Contributions to Deep Transfer Learning: from Supervised to Reinforcement Learning

Throughout our lifetime we constantly need to deal with unforeseen events, which sometimes can be so overwhelming to look insurmountable. A common strategy that humans as well as animals have learned to adopt throughout millions of years of evolution, is to start tackling novel, unseen situations by re-using knowledge that in the past resulted in successful solutions. Being able to recognize patterns across similar settings, as well as the capacity of re-using and potentially adapting an already established skillset, is a crucial component in human's and animal's intelligence. This capacity comes with the name of Transfer Learning.
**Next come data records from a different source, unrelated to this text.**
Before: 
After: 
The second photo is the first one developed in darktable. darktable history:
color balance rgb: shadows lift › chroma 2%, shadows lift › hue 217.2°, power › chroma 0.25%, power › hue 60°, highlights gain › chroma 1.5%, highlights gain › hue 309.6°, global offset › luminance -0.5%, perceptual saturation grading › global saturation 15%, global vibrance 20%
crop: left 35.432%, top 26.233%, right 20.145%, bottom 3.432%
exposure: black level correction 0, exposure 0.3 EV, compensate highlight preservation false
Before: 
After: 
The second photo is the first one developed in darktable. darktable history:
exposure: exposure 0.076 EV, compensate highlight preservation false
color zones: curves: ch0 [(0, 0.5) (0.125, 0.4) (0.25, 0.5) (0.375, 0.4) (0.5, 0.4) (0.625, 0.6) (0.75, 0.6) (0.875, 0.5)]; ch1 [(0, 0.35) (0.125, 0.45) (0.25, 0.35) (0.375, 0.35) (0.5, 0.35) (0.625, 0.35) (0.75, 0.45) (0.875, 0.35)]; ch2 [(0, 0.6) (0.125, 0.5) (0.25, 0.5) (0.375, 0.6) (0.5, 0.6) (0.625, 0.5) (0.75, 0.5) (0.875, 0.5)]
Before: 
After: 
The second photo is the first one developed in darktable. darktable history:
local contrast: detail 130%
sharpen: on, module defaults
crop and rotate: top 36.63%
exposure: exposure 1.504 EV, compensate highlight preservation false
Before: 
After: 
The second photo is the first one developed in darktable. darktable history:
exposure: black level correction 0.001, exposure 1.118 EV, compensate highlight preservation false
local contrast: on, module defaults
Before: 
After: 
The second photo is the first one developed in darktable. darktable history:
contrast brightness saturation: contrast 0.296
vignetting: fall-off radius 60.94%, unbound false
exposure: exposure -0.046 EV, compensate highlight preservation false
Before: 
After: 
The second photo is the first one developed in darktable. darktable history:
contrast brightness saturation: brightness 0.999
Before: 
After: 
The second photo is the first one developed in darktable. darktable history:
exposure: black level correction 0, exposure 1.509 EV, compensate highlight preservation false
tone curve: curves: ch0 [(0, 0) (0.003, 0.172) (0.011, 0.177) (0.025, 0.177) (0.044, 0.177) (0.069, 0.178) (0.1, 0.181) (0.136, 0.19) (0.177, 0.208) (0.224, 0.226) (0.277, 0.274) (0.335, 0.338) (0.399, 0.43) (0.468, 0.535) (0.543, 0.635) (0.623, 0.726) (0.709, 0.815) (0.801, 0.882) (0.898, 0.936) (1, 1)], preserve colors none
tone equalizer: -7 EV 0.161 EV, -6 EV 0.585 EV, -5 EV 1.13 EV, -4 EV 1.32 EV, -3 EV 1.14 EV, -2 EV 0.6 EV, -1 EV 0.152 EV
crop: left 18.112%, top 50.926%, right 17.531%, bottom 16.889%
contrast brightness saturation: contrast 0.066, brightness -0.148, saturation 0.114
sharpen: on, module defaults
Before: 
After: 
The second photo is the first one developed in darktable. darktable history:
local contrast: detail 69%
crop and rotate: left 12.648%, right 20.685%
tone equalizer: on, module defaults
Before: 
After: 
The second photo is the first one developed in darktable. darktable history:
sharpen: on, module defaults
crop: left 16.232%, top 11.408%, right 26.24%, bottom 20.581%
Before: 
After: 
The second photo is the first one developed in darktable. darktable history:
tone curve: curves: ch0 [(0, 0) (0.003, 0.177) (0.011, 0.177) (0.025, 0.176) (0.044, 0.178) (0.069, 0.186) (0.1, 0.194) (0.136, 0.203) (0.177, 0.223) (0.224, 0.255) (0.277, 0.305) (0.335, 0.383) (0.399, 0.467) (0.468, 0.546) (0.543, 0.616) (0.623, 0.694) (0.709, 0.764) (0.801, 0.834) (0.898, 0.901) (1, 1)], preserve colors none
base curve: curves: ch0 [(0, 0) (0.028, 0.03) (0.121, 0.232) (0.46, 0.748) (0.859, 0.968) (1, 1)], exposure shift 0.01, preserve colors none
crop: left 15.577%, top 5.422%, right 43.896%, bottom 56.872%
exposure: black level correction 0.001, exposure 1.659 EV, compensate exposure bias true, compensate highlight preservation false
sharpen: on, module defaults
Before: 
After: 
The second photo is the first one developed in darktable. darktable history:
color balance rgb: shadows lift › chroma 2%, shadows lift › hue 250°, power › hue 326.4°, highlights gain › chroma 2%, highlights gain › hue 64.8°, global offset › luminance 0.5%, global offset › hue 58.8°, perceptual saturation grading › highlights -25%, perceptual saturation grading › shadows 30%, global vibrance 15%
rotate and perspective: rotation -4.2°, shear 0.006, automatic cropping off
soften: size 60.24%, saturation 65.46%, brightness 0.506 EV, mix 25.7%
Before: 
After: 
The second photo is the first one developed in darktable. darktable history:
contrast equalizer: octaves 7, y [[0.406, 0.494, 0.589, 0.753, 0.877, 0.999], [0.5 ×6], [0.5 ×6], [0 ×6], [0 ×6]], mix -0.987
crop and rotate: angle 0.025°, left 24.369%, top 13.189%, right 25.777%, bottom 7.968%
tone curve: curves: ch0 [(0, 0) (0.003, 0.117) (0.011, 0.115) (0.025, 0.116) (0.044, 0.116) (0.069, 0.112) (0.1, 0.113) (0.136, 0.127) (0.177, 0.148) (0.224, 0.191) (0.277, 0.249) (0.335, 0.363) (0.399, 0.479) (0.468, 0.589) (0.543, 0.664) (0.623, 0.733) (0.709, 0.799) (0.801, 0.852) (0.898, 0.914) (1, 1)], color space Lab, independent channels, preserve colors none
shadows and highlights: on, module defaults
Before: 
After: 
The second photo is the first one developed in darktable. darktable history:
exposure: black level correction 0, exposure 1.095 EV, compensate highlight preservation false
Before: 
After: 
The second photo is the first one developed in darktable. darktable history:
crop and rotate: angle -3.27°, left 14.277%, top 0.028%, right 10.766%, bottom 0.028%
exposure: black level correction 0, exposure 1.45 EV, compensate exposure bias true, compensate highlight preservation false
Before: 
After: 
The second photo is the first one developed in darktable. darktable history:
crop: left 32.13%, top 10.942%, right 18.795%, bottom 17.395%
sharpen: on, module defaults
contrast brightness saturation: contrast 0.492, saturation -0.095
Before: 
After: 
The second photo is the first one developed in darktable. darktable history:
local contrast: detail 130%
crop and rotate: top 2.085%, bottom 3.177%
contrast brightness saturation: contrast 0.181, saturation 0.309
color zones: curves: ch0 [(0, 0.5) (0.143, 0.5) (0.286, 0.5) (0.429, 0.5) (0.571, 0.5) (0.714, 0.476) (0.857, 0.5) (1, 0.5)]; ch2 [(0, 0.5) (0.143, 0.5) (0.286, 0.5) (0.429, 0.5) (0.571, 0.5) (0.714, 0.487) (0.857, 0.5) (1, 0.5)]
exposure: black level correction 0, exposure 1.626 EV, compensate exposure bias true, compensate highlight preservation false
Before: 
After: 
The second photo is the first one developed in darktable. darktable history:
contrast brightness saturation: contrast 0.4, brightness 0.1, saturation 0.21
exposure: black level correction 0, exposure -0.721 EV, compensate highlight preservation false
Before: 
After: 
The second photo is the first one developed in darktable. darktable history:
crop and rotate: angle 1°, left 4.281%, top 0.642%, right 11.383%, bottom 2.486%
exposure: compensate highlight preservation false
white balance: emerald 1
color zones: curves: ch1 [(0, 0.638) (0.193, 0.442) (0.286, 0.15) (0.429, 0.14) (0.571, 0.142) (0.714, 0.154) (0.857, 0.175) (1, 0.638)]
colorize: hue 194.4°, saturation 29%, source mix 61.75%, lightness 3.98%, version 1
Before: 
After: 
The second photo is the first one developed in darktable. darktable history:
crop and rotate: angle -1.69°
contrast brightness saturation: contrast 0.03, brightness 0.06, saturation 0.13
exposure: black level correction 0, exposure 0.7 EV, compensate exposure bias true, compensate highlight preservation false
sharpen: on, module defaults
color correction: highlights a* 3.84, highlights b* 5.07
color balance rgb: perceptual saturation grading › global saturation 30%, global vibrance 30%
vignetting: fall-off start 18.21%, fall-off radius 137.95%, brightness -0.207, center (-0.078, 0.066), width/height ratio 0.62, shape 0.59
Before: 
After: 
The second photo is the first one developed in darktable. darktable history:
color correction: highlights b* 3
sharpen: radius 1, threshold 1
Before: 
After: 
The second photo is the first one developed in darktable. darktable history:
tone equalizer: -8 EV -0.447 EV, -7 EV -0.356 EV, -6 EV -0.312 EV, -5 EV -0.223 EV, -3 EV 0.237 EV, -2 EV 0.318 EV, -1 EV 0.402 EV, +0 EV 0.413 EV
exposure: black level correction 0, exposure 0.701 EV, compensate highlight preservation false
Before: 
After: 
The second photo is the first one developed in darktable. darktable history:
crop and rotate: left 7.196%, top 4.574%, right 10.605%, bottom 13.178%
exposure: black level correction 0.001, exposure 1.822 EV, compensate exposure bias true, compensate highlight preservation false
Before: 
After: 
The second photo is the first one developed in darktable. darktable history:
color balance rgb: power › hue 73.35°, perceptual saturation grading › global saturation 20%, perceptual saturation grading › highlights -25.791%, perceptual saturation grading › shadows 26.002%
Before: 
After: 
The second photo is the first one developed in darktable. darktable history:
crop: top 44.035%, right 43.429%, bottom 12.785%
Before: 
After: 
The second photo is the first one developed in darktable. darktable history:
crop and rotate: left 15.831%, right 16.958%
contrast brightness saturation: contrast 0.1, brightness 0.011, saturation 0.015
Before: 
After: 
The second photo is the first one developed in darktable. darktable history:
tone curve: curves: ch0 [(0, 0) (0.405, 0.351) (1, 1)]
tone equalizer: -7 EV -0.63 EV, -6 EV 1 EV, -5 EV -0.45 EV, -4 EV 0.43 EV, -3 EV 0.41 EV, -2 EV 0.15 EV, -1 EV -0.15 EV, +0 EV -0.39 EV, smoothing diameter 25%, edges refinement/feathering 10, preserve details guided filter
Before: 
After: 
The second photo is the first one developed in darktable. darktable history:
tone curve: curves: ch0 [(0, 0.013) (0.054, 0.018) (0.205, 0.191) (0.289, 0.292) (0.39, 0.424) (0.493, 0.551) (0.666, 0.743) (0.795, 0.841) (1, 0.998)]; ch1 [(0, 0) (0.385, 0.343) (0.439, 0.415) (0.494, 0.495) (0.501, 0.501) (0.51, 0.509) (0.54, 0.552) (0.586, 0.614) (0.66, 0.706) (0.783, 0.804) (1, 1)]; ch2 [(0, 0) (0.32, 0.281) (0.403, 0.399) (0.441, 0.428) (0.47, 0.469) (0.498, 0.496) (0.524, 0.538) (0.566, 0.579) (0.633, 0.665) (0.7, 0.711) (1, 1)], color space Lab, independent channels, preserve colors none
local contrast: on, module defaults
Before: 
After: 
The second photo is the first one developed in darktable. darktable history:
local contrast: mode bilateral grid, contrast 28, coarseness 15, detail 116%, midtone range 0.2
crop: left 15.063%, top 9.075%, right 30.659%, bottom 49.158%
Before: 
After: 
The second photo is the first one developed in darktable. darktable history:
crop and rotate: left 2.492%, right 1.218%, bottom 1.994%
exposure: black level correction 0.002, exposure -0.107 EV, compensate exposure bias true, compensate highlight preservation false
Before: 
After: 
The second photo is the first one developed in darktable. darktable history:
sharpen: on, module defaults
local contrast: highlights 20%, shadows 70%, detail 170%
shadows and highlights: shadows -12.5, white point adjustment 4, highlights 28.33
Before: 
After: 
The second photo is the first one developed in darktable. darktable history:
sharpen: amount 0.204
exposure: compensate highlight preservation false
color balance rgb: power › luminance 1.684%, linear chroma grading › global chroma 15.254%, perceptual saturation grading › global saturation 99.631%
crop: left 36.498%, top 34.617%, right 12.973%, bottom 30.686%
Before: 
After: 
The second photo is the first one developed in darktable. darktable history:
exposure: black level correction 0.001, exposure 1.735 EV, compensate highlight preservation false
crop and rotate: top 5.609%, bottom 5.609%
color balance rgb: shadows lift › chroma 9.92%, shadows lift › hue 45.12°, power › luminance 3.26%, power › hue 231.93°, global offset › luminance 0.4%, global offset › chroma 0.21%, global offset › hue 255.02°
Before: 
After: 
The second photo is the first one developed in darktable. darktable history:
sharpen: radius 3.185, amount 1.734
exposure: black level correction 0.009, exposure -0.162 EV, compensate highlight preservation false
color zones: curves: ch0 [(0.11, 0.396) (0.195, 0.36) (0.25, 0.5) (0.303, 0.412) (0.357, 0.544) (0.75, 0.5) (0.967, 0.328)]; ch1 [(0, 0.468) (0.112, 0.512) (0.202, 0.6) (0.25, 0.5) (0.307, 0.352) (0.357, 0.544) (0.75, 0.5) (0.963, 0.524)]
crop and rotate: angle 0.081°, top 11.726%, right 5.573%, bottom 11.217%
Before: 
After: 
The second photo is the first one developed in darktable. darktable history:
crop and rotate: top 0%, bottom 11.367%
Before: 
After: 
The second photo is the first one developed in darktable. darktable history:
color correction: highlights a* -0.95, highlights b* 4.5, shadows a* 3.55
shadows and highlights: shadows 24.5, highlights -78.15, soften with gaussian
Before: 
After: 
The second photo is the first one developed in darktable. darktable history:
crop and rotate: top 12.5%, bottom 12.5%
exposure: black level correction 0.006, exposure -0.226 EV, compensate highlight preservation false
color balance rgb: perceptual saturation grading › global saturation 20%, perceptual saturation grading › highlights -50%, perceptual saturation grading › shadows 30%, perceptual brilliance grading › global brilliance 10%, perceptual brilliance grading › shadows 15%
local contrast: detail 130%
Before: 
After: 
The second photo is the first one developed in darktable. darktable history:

The field of Artificial Intelligence (AI) aims to create computer programs that can mimic at least to a certain extent the properties underlying natural intelligence. It follows that among such properties, there is also that of being capable of learning how to solve new tasks whilst exploiting some previously acquired knowledge. Within the mathematical and algorithmic AI toolbox, Convolutional Neural Networks (CNNs) are nowadays by far among the most successful techniques when it comes to machine learning problems involving high-dimensional and spatially organized inputs. In this dissertation, we focus on studying their transfer learning properties and investigate whether such models can get transferred and trained across a large variety of domains and tasks.

In the quest of better characterizing the transfer learning potential of CNNs, we focus on two of the most common machine learning paradigms: supervised learning and reinforcement learning. After a first part (Part I) devoted to presenting all the necessary machine learning background, we will move to Part II, where the transfer learning properties of CNNs will be studied from a supervised learning perspective. Here we will focus on several computer vision tasks that range from image classification to object detection, which will be tackled by regular CNNs as well as by pruned models. Next, in part III, we will shift our transfer learning analysis to the reinforcement learning scenario. Here we will first start by introducing a novel family of deep reinforcement learning algorithms and then move towards studying their transfer learning properties alongside that of several other popular model-free reinforcement learning algorithms.

Our transfer learning experiments allow us to identify the benefits, as well as some of the possible drawbacks that can come from adapting transfer learning strategies, while at the same time shedding some light on how convolutional neural networks work.